The night before his departure, Lesseps dined with a wealthy merchant who had agreed to convey most of Lesseps's belongings to St. Petersburg. The two men were finalizing details over a delicate poached fish and a bottle of French wine—the first Lesseps had drunk in almost two years—when a deep rumbling began, first as a sound, its origin unplaceable, then as a sensation visibly rocking the floor beneath them.

Lesseps caught his wineglass before it toppled and got to his feet, simultaneously alarmed and fascinated by the clattering of windows and the violent tinkling of the chandelier overhead. Servants rushed in to keep china and glass from rolling off the table. His host remained seated and unperturbed, silently regarding his pocket watch till the movement subsided.

“Almost one minute in duration,” he said, snapping his timepiece shut.

“A
minute
?” cried Lesseps. He sat down and gulped what remained of his wine. “Surely it was longer than that.”

“Time seems to stand still during earthquakes,” the merchant said, refilling Lesseps's glass. “Any great shock will do that, I find.”

They resumed their conversation, and Lesseps felt his pulse gradually return to normal, when another temblor struck, stronger this time. The servants rushed back in, one with the express task of keeping a longcase clock from falling over; the others extinguished all the candles. Riding out the movement in darkness increased its terror, but Lesseps realized the measure was to prevent a house fire from breaking out. He could hear bells pealing angrily through the town, the sound of breaking glass in another part of the house, a woman's shriek, and somewhere distant, a heavy, dull crash.

As soon as the shaking ceased and the safety of the household was assured, Lesseps made his excuses and raced back to his rooms by the palace.
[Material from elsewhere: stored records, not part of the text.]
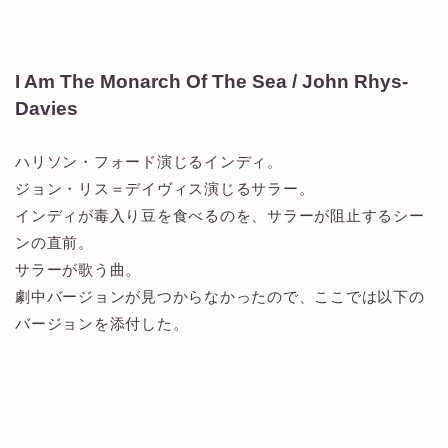
I Am The Monarch Of The Sea / John Rhys-
Davies
ハリソン・フォード演じるインディ。
ジョン・リス＝デイヴィス演じるサラー。
インディが毒入り豆を食べるのを、サラーが阻止するシー
ンの直前。
サラーが歌う曲。
劇中バージョンが見つからなかったので、ここでは以下の
バージョンを添付した。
People filled the streets, exchanging stories with the exaggerated energy and cheer of near disaster. He overheard snippets about injured neighbors, a kitchen fire, a fallen turret, frightened horses that had run off. And then there was Golikoff, standing before their building, scanning the crowd, the dispatch box cradled like a child in his arms.

“Oh, thank God,” Lesseps cried, embracing him. He buried his head on Golikoff's shoulder. That particular combination, not unpleasant, of damp wool, cigar smoke, leather—for as long as he lived, he thought, he would recognize that smell as belonging to Golikoff.

Settled in their drawing room, where a chair had toppled but there was otherwise no sign of disorder, Golikoff poured a glass of clear liquor and handed it to his charge. Lesseps downed it, wincing against the burning sensation.